Another Mother’s Day was approaching. My mind would go back to the previous. The first babe. I would close my eyes and hold that babe and this new one at the same time. Then, I would look up and beg like a child in a toy store: PLEASE, DADDY, IF YOU”LL JUST LET ME HAVE THIS BABY…I PROMISE< I’ll BE A GOOD GIRL!?!
Then another call came. My Aunt had been found on her floor: severe damage to her mind. She would never be the same. She had been my second mother.
And then the pain the pain began in my body. Something was different. It seemed my body was beginning to take the turn the Dr’s had told me it would take. I sat there and watched the Dr’s eyes focus and heard the sound of the tech’s voice with the ultrasound machine: “PLEASE, go immediately to the hospital…you are in labor and it may be too late to stop it.”
“WAIT! I am ONLY 28 weeks!!! I made it this FAR and I PROMISED TO BE A GOOD GIRL!!!!!” Are you there? Do you hear me????? PLEASE….I don’t want to lose anyone else!!! WHAT AM I DOING WRONG?”
We made it to the hospital and I lay there with the drugs shaking my body. my friend entered the room…she’s so beautiful and pregnant, too…on her way to a birthing class. She hugs me REAL….
The drugs stopped it this time and we went home. I was back in bed. this time for good.

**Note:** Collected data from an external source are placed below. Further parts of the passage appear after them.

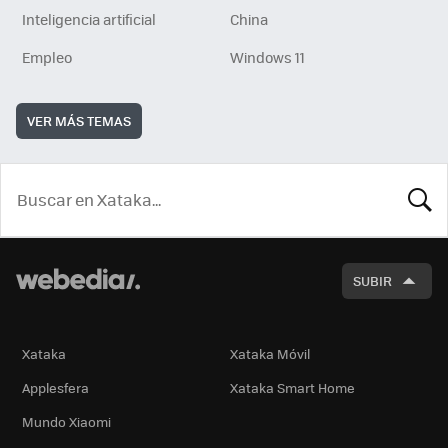
Inteligencia artificial
China
Empleo
Windows 11
VER MÁS TEMAS
BUSCA
SUBIR
Xataka
Xataka Móvil
Applesfera
Xataka Smart Home
Mundo Xiaomi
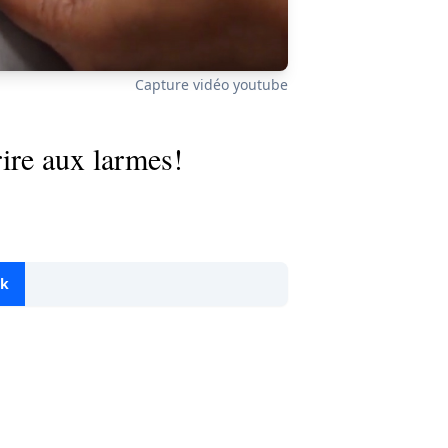
Capture vidéo youtube
rire aux larmes!
ok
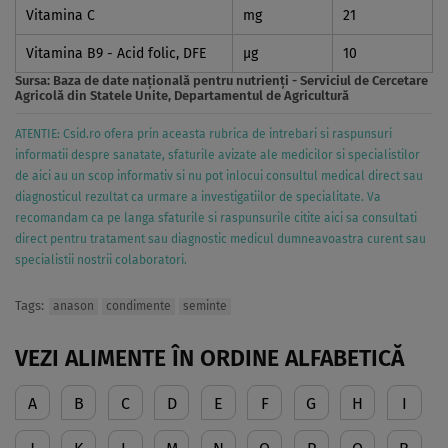
Vitamina C
mg
21
Vitamina B9 - Acid folic, DFE
µg
10
Sursa:
Baza de date naţională pentru nutrienţi - Serviciul de Cercetare
Agricolă din Statele Unite, Departamentul de Agricultură
ATENTIE: Csid.ro ofera prin aceasta rubrica de intrebari si raspunsuri
informatii despre sanatate, sfaturile avizate ale medicilor si specialistilor
de aici au un scop informativ si nu pot inlocui consultul medical direct sau
diagnosticul rezultat ca urmare a investigatiilor de specialitate. Va
recomandam ca pe langa sfaturile si raspunsurile citite aici sa consultati
direct pentru tratament sau diagnostic medicul dumneavoastra curent sau
specialistii nostrii colaboratori.
Tags:
anason
condimente
seminte
VEZI ALIMENTE ÎN ORDINE ALFABETICĂ
A
B
C
D
E
F
G
H
I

AND THEN the drugs stopped working. This time, the pains are stronger. This time – No returning home for 2 weeks, the dr…pumps me full. The medicine takes my mind to another world. The room is too hot. The temp in the room reads 28. Me, I’m sweating, my skin hurts, please don’t talk to me. My thoughts were scrambled and my sweet friends “Please let us come”. Me…I’m so incoherent…HE is the only one I can hear. My husband sits in the room. He’s worn his parka, smiles at me, prays for me. He knows my heart, my fear….
Finally, after shots and iv’s….we’re close enough and they let me go home with a drip directly to my leg. No more waking up every 4 hours to take the pills for 24/7. Now, it’s pumped directly in ever 15 minutes. Since 28 weeks -NO sleep-no rest, this medication is keeping the baby from being born…and me…from sleep.

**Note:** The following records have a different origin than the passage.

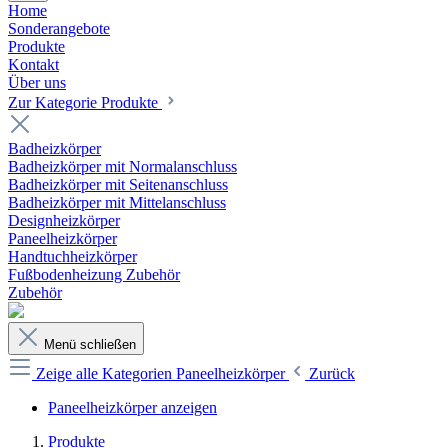
Home
Sonderangebote
Produkte
Kontakt
Über uns
Zur Kategorie Produkte
Badheizkörper
Badheizkörper mit Normalanschluss
Badheizkörper mit Seitenanschluss
Badheizkörper mit Mittelanschluss
Designheizkörper
Paneelheizkörper
Handtuchheizkörper
Fußbodenheizung Zubehör
Zubehör
Menü schließen
Zeige alle Kategorien
Paneelheizkörper
Zurück
Paneelheizkörper anzeigen
Produkte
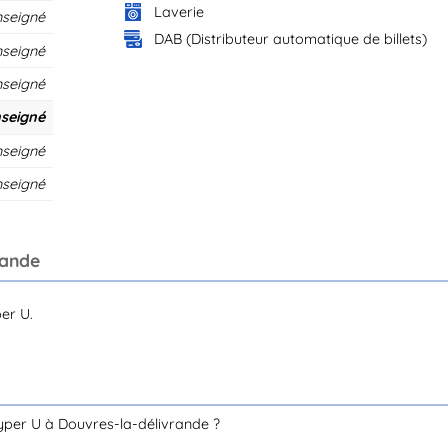
Laverie
nseigné
DAB (Distributeur automatique de billets)
nseigné
nseigné
seigné
nseigné
nseigné
rande
er U.
yper U à Douvres-la-délivrande ?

It’s time to have this baby turned. His head is up. the Drs try but it doesn’t work and then, the OR. It’s time. They can’t turn back, my body has had enough.
WAIT.HE’S EARLY.HIS LUNGS!!! I’m praying again...the little girl in the toy store…and he whispers to me…
At 2:18…..5 weeks early…he is born: 8lbs and 12oz. I whisper…I PROMISE, I’ll be a GOOD girl!….and I’ve broken that promise, time and again…but, that babe is growing. He is still here…and my Father, He never broke his…. “Never will I leave you; never will I forsake you.”[a]
That son…bears the name of what my Husband and I desire for our home….
15 But if serving the LORD seems undesirable to you, then choose for yourselves this day whom you will serve, whether the gods your ancestors served beyond the Euphrates, or the gods of the Amorites, in whose land you are living. But as for me and my household, we will serve the LORD.”
And.through that, through the day in/out of not knowing of seeing how little I control this life…I Learned to trust him…to really trust him….and to know I could never promise to be something I’m not….Now, this boy, this man child, he just turned 10. My oldest, he first to move into the double-digits. His lungs, well, he can swim the length of the pool. His mind is clear, he is reading books that are far above his age. His legs never leave his skateboard…his heart is growing towards God.
Last night,I sat on the back patio with him. He was a gentleman. He knows the late hours his father works are hard on all of us…and he says “Mom, come and sit with me….let’s talk”…and we do….and the conversation is wonderful….and I hug him and say “THANK YOU”…..
This miracle baby changed my life and continues to every day.